My attempt at a physical interpretation
Due to the uncertainty principle, we can not having a well defined $S_x$ $S_y$ $S_z$ component simultaneously. Hence, we can only calculate the expectation value of its components. For $S_x$, the probability that the spin will lie in the $S_x$ component will be zero. For $S_y$ and $S_z$ we the spin has either $-\hbar \dfrac{12}{25}$ or $
-\hbar \dfrac{7}{50}$.
Best Answer
Average values do not tell you about probabilities (which must be non-negative numbers). In particular, if your particle is describe by a state $\vert\xi\rangle=\frac{1}{\sqrt{2}}\left(\begin{array}{c}1\\1 \end{array}\right)$ the average $\langle S_z\rangle=0$ but the probability of having the system in the spin-up state is $1/2$, as is the probability of having the system in the spin-down state.

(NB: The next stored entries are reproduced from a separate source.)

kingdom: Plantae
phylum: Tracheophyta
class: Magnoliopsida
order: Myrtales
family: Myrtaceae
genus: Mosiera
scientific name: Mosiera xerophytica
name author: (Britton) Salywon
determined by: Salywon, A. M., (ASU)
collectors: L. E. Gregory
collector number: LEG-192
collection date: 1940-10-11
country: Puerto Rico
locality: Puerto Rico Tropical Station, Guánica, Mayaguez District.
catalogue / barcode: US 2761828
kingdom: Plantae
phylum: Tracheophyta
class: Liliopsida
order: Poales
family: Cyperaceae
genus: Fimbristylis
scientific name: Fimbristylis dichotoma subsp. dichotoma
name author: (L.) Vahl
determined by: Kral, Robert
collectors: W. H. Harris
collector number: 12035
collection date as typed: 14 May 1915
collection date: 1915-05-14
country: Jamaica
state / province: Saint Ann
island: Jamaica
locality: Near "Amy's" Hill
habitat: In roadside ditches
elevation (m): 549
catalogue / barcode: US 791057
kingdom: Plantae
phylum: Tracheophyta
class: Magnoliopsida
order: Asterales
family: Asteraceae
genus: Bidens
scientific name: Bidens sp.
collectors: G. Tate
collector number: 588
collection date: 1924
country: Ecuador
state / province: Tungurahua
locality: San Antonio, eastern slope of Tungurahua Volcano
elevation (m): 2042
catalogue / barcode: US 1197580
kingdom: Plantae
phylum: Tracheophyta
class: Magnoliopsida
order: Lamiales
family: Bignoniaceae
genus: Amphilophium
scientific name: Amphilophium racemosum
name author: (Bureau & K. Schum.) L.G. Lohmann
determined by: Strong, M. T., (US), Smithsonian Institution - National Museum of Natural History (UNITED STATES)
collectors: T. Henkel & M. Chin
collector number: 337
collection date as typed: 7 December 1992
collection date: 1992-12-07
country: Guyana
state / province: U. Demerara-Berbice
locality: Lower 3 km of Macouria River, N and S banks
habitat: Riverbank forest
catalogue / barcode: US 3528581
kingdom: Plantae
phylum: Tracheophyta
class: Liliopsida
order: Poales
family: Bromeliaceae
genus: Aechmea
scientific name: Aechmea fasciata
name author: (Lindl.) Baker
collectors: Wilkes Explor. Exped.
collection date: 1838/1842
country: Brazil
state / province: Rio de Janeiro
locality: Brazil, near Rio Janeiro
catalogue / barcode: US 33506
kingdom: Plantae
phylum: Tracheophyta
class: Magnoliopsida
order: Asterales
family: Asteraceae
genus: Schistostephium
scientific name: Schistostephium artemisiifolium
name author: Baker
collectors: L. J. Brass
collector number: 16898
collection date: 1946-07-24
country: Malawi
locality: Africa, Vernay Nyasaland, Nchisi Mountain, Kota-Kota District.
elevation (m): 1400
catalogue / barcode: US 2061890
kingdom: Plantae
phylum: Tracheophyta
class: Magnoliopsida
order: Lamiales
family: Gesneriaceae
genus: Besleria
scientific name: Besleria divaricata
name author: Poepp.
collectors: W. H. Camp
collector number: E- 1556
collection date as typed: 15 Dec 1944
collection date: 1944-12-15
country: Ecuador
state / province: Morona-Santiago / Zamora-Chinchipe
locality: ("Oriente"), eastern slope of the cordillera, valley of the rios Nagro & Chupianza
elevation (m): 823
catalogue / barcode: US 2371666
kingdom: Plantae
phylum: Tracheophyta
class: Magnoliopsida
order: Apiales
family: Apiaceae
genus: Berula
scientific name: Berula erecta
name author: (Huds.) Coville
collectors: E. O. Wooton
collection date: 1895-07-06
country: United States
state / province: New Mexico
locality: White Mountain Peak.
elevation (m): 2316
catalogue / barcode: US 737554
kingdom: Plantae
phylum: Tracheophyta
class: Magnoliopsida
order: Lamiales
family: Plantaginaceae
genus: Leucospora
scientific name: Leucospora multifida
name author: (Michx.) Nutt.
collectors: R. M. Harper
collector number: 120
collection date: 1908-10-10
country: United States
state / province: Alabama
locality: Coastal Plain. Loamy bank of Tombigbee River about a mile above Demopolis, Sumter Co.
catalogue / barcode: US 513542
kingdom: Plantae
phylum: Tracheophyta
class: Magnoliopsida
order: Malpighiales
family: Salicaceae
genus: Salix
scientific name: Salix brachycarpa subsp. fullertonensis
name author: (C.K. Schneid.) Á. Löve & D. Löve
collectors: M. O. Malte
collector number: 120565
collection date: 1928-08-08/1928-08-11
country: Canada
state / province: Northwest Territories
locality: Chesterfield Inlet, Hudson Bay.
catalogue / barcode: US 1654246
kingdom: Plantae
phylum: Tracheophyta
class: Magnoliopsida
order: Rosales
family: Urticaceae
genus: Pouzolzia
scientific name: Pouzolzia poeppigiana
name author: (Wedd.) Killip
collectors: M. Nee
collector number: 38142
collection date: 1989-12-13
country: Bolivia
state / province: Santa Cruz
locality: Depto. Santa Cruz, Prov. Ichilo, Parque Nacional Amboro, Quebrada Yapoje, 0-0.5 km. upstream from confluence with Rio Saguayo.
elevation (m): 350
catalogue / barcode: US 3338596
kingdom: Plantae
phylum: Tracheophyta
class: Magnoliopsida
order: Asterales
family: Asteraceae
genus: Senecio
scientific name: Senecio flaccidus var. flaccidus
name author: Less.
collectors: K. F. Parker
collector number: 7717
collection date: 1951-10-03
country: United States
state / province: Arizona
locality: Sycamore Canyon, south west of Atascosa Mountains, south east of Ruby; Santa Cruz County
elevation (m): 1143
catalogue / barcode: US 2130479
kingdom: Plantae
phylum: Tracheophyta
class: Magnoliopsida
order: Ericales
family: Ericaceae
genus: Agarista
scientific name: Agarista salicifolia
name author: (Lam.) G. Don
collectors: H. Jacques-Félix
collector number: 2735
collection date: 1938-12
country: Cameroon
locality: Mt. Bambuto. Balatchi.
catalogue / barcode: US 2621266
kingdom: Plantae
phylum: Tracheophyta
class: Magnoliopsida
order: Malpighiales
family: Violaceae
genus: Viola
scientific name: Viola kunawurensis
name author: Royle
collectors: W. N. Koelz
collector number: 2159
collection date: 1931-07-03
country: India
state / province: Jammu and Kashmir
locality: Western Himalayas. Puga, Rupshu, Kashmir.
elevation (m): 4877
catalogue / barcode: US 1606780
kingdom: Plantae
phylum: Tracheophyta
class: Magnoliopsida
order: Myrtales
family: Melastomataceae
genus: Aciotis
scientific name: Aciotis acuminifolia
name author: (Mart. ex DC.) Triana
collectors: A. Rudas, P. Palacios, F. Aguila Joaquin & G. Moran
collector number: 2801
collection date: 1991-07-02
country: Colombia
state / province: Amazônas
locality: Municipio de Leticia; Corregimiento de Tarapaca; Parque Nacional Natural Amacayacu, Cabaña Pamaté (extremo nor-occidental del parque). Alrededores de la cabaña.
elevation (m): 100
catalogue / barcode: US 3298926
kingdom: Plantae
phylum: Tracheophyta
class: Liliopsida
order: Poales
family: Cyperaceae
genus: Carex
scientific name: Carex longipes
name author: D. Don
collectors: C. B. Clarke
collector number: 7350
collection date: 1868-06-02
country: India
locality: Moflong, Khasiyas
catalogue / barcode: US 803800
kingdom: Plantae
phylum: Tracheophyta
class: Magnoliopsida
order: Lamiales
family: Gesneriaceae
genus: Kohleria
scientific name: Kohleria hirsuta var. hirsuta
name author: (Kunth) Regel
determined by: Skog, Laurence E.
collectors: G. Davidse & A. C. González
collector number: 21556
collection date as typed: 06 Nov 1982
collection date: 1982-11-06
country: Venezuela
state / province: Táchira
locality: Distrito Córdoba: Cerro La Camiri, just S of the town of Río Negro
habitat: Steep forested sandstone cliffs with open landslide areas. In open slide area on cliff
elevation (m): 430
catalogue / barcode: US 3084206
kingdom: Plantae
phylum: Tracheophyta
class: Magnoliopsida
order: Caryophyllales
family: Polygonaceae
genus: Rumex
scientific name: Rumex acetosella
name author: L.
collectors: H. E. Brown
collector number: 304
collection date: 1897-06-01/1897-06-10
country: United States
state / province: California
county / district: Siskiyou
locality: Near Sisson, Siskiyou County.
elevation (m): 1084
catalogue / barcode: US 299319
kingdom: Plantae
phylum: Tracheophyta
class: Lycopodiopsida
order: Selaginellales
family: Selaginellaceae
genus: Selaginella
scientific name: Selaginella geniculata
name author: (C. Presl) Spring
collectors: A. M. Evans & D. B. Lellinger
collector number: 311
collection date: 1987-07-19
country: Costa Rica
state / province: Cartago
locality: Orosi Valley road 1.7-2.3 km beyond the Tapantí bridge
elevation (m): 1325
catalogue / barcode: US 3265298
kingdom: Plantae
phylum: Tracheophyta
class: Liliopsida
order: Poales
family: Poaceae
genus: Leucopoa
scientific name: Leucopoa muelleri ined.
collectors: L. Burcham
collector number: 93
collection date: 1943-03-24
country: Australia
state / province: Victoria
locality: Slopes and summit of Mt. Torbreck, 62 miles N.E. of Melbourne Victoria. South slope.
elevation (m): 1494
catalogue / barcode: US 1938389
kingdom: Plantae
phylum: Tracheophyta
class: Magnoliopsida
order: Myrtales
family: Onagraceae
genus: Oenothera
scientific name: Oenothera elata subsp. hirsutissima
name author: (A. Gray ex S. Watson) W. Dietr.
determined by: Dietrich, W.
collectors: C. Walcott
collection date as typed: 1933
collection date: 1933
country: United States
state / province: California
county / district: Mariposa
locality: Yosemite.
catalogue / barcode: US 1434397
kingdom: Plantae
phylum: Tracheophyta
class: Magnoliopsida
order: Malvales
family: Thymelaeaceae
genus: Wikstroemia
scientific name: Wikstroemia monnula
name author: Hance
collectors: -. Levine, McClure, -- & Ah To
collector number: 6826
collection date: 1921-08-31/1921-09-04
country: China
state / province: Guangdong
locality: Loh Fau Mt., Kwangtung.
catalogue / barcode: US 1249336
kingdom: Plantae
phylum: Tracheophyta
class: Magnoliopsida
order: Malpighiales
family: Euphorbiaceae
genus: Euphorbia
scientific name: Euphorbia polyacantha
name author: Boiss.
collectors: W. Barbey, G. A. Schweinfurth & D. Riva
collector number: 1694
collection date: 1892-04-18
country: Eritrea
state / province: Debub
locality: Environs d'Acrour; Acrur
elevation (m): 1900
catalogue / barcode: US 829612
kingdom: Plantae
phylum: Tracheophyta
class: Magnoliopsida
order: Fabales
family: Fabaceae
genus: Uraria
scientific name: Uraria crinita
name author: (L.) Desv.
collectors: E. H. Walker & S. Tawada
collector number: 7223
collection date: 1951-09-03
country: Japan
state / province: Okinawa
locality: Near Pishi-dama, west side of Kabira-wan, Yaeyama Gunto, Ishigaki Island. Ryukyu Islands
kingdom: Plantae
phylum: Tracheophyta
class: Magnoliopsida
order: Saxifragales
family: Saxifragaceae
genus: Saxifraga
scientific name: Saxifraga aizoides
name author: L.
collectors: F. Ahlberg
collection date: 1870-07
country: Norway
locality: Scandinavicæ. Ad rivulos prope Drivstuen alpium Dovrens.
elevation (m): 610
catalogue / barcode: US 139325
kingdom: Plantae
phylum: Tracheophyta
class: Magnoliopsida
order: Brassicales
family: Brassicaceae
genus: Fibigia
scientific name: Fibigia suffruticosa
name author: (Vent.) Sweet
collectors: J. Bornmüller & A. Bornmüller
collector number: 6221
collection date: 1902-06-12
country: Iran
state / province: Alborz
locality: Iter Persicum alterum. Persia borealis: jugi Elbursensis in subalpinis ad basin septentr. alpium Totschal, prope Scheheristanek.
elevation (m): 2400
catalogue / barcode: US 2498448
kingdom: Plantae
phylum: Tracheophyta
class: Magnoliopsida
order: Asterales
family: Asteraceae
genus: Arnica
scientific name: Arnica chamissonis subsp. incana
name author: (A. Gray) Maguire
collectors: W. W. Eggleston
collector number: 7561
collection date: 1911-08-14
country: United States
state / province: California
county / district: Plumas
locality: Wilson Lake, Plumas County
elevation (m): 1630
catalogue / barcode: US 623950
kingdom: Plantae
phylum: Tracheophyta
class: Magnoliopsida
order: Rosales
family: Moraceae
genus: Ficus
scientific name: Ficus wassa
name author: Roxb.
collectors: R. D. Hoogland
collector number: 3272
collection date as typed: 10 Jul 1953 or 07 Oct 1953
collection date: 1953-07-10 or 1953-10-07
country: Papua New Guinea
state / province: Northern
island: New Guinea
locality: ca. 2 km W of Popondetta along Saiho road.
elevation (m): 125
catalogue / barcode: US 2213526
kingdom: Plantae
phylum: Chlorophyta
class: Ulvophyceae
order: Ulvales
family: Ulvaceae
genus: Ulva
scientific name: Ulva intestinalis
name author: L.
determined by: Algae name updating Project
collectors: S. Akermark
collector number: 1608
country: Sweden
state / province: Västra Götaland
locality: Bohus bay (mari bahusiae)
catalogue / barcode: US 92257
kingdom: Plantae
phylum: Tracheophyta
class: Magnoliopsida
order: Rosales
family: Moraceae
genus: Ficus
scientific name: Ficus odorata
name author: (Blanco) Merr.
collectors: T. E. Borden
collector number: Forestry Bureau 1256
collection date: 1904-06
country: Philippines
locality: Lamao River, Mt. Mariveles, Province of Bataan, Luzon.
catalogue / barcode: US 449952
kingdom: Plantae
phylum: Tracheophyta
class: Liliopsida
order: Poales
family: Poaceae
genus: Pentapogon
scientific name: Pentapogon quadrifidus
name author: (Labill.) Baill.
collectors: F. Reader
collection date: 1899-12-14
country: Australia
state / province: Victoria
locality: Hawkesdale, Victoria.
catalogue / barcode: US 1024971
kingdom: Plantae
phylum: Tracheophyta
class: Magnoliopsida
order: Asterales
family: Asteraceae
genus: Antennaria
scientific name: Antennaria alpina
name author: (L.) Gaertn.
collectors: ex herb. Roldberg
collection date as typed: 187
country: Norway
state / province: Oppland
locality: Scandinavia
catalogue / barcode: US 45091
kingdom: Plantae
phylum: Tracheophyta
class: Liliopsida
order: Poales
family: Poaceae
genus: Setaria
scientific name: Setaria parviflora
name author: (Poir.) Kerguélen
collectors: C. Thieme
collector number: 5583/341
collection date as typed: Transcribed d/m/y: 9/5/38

Average values are weighted sums of probabilities: in the case of $\vert\xi\rangle$, the average value is $$ \langle S_z\rangle = P(\uparrow)\frac{\hbar}{2}+P(\downarrow)\left(-\frac{\hbar}{2}\right) =\frac{1}{2}\frac{\hbar}{2}+ \frac{1}{2}\left(-\frac{\hbar}{2}\right)=0 $$ where $P(\uparrow)$ is the probability of having your system in the spin-up state, and $\hbar/2$ is the value of $S_z$ when the system is in the spin-up state.
Clearly here, the fact that the average value is $0$ does not in any way mean the probability of the spin being along $\hat z$ is $0$, since the system is half the time along $+\hat z$ and half the time along $-\hat z$. In fact, the only two possible values of spin are $\pm\frac{\hbar }{2}$, which excludes $\langle S_z\rangle=0$ for this example. More generally, the only possible outcomes of $S_y$ or $S_x$ are $\pm \frac{\hbar}{2}$, and never numbers such as $-\frac{12\hbar}{25}$.
In general, the probability of a system described by $\vert \chi\rangle$ to be found in a state having definite spin along - say - $\boldsymbol{\hat y}$ is given by $$ P(\uparrow)_{\hat y}= \vert\langle\chi\vert \uparrow\rangle_{\hat y}\vert^2\, ,\qquad P(\downarrow)_{\hat y}=\vert\langle\chi\vert \downarrow\rangle_{\hat y}\vert^2 $$ where $\vert\uparrow\rangle_{\hat y}$ is the eigenstate of $\sigma_y$ with eigenvalue $+\hbar/2$. In your case, we have $$ P(\uparrow)_{\hat y}=\frac{1}{50}\, ,\qquad P(\downarrow)_{\hat y}=\frac{49}{50} $$ so $$ \langle S_y\rangle = \frac{\hbar}{2}\frac{1}{50}-\frac{\hbar}{2}\frac{49}{50}=-\frac{12\hbar}{50}\, . $$
What the average values tell you is the "direction" of the spin. The unit vector $\boldsymbol{\hat n}=(\sigma_x,\sigma_y,\sigma_z)=(0,-24/25,-7/25)$ points in a definite direction, and if you were to choose your quantization axis along this direction, the system would be in a spin-up state, i.e it would be an eigenstate of $$ \boldsymbol{\hat n}\cdot \vec S= \frac{1}{25}\left( \begin{array}{cc} -7 & 24 i \\ -24 i & 7 \\ \end{array} \right)\, . \tag{1} $$ You can indeed verify that your vector $\chi$ is an eigenvector of (1) with eigenvalue $\frac{\hbar}{2}$